For dogs of a certain size, the front-clip harness is going to save the strain on your shoulders and help your dog learn not to pull. But for small dogs or dogs with health issues (like a trachea that tends to collapse), a back-clip or step-in harness can be helpful.
I use a back-clip harness with Danny on occasion for two reasons. When we go on vacation at a cabin where he’ll be tied out to a stake while we barbecue or do other non-dog things with him, a back-clip harness works better than a front-clip, and he can’t wiggle out of it as easily as he can just a collar. I also use it while hiking, since Danny has been known to take crazy leaps and end up dangling in the air. I do not want him trying that with only a collar, but I don’t need the control of a front-clip harness on the trail.
There is no way I’m going to get my dog into that thing. Of course there’s a way. It just takes practice.
- Line up the harness in front of you.

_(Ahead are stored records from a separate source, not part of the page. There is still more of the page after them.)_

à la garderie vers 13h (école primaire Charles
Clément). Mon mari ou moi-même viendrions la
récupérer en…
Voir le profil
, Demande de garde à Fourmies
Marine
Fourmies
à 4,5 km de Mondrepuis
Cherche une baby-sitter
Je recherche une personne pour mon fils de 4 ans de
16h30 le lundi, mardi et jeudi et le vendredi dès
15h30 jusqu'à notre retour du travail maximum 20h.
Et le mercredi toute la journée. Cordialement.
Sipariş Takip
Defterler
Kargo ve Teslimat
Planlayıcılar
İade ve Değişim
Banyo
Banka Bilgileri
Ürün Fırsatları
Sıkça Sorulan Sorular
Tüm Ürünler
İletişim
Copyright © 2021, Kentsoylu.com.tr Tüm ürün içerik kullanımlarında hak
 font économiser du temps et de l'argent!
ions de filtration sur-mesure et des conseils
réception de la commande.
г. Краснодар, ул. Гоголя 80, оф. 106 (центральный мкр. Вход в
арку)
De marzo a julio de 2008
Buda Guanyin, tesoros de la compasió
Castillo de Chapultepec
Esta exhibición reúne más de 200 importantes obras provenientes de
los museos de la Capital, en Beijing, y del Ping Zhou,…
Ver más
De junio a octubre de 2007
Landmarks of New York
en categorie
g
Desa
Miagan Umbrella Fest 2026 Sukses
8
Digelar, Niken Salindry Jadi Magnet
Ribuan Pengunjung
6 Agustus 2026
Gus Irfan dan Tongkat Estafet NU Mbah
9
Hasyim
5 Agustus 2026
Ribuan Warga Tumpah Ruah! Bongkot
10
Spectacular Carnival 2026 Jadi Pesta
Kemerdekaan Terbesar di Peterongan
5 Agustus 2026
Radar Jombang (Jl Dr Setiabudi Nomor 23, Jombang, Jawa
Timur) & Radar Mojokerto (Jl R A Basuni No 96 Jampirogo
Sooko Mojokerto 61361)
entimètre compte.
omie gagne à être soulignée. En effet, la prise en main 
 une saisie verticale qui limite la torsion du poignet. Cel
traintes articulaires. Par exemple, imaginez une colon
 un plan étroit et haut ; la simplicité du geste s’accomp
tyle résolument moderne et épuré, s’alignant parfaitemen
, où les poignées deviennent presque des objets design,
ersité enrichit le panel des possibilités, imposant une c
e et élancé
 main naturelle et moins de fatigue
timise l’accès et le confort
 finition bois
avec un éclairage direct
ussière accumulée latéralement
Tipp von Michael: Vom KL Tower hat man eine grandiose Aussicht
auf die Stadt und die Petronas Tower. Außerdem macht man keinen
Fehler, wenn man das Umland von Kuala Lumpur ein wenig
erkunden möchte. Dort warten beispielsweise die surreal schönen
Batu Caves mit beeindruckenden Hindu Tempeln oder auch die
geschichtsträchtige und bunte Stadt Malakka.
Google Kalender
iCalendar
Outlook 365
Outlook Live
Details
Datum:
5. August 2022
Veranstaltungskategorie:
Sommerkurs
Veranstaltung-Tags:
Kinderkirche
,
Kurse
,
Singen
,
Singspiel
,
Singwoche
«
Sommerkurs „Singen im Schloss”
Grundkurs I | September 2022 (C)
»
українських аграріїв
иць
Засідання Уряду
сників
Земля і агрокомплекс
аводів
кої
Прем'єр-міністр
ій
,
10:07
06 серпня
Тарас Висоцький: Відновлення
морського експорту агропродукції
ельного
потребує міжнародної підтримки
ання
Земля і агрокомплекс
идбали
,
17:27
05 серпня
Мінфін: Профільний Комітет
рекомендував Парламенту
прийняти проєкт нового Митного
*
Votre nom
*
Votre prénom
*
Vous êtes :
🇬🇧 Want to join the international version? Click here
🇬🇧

The smaller front loop will go over his head. The larger rear loop — the one with the buckle — will clip behind his front legs.
- Crouch down and slip the first loop on.
- Have your dog lift his front left leg (he’ll probably need help) and put it into the harness.
- Bring the strap under his belly and click it together, probably somewhere near his right leg.
- The D-ring should be on top at the back, behind his shoulder blades.
- Make any size adjustments. Use the two-finger rule: you should be able to slide two fingers under any of the straps comfortably.
- Clip the leash to the ring, give lots of treats and praise, and take a little practice walk.
There is no right or wrong side for the leash to be on with a step-in harness, like there is with a front-clip. Also, getting a harness on a small dog is way easier and probably requires fewer steps than this little tutorial.
But no matter what size your dog, go slow so they aren’t afraid of it, and associate the harness with good things: treats, walks, car rides, belly rubs, whatever floats their fuzzy little boats.